Journal de l'année Édition 2000 2000Éd. 2000

Eltsine joue son va-tout au Caucase

Début août, des islamistes venus de Tchétchénie s'emparent de localités au Daguestan, où ils proclament une « république islamique » du Caucase. Rallumant la guerre du Caucase, ils donnent l'occasion au Kremlin de régler ses comptes avec Grozny. Rattrapée par la guerre dont les ondes de choc provoquent des attentats sanglants en Russie, la Tchétchénie reste la carte majeure du Kremlin, à la veille d'élections qui risquent de retirer le pouvoir au clan Eltsine.

Le 7 août, des milliers de combattants islamistes puissamment armés investissent les régions montagneuses du Daguestan frontalières de la Tchétchénie, par où ils se seraient infiltrés. L'armée russe envoie aussitôt l'artillerie lourde et l'aviation pour déloger les combattants qui proclament une « république islamique » dans les territoires « libérés » de l'occupant russe, leur ambition affichée étant de jeter les fondations d'une fédération des musulmans du Caucase.

Des mots d'ordre qui renvoient l'écho de la longue guerre que livra au siècle dernier l'armée tsariste avant de prendre le contrôle du nord du Caucase, vers 1880. Ravivant la crainte d'une contagion islamiste dans ses marches caucasiennes fragilisées par la guerre de Tchétchénie de 1994-1996, qui se solda par la défaite de l'armée russe et l'indépendance de fait de la république séparatiste, le défi lancé par les commandos conduits par le Tchétchène Chamil Bassaïev ébranle un pouvoir russe déjà en difficulté ; pour relever le défi, le Kremlin appellera à la tête du gouvernement le chef du FSB (l'ex-KGB), Vladimir Poutine, nommé le 9 août en remplacement de Sergueï Stepachine, remercié alors qu'il se trouvait au Daguestan pour préparer la riposte militaire. Les états de service caucasiens peu glorieux de M. Stepachine, qui porte une lourde part de responsabilité dans les défaites infligées quatre ans avant aux Russes, expliquent en grande partie sa mise à l'écart, annonciatrice d'une nouvelle guerre dont M. Poutine s'affirme très vite comme le commandant en chef. Impliquant d'importants moyens, l'opération de police menée au Daguestan évolue vers une véritable guerre contre la Tchétchénie, donnant l'occasion à l'armée russe de laver l'affront subi en 1996 et au pouvoir de regagner une popularité perdue.

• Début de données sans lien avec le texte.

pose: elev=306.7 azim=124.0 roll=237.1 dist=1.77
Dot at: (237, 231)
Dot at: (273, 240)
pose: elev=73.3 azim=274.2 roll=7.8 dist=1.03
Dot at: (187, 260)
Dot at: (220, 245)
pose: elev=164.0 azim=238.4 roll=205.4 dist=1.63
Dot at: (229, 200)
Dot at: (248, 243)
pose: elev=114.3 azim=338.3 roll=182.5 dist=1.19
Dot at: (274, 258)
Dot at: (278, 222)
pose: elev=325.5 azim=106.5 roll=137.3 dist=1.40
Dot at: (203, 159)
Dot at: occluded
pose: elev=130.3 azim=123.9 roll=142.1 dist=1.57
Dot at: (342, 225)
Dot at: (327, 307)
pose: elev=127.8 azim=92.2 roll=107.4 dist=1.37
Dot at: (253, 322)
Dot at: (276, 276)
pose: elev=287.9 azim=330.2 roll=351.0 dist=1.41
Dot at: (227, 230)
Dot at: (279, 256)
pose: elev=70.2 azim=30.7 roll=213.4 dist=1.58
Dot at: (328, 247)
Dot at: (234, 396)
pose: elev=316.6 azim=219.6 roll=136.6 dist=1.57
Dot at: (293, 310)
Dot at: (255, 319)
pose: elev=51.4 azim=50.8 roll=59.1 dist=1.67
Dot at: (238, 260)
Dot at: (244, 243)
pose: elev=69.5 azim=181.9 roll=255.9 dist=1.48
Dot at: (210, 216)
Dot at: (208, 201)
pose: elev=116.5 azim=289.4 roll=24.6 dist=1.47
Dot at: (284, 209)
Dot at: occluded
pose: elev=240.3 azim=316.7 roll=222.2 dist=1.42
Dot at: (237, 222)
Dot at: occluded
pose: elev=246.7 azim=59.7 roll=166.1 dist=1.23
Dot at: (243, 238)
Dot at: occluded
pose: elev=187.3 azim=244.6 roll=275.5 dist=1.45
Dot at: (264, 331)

Le feu couvait certes en Tchétchénie, où des signes avant-coureurs d'une confrontation avec Moscou s'étaient multipliés, donnant lieu à des accrochages répétés en juillet sur la frontière avec le Daguestan. Élu président en janvier 1997, le commandant tchétchène modéré Aslan Machkadov ne contrôle plus les seigneurs de la guerre qui tentent de le renverser en septembre 1998 et auxquels il doit concéder l'application la plus stricte de la charia. Il subit aussi les pressions des Russes, qui l'accusent d'avoir transformé la république séparatiste en un foyer du crime organisé et du terrorisme international. L'enjeu pétrolier ajoute aux tensions : l'oléoduc qui achemine l'or noir de l'Azerbaïdjan et de la mer Caspienne jusqu'au terminal russe sur la mer Noire et, au-delà, approvisionnant les marchés occidentaux, traverse le territoire tchétchène, où le flux en est régulièrement interrompu. Depuis l'accord de paix du 31 août 1996, la Tchétchénie est devenue une zone de non-droit, ouverte au prosélytisme des intégristes musulmans, livrée aux bandes organisées qui multiplient les prises d'otages, notamment de membres d'ONG, et aux trafiquants de tout poil qui profitent du blocus exercé par Moscou pour s'enrichir, avec la complicité de la mafia et parfois même des militaires russes, tandis que la population s'enfonce dans la misère. Une situation explosive, liée aux ambiguïtés du traité de paix signé au Kremlin par MM. Eltsine et Machkadov le 12 mai 1997 : les Russes considèrent la Tchétchénie comme partie intégrante de la Fédération russe jusqu'à la discussion du statut final, renvoyée à cinq ans, tandis que les Tchétchènes estiment avoir soustrait leur république – de facto indépendante – à l'emprise de la Russie, qui n'a pas honoré son engagement de financer sa reconstruction.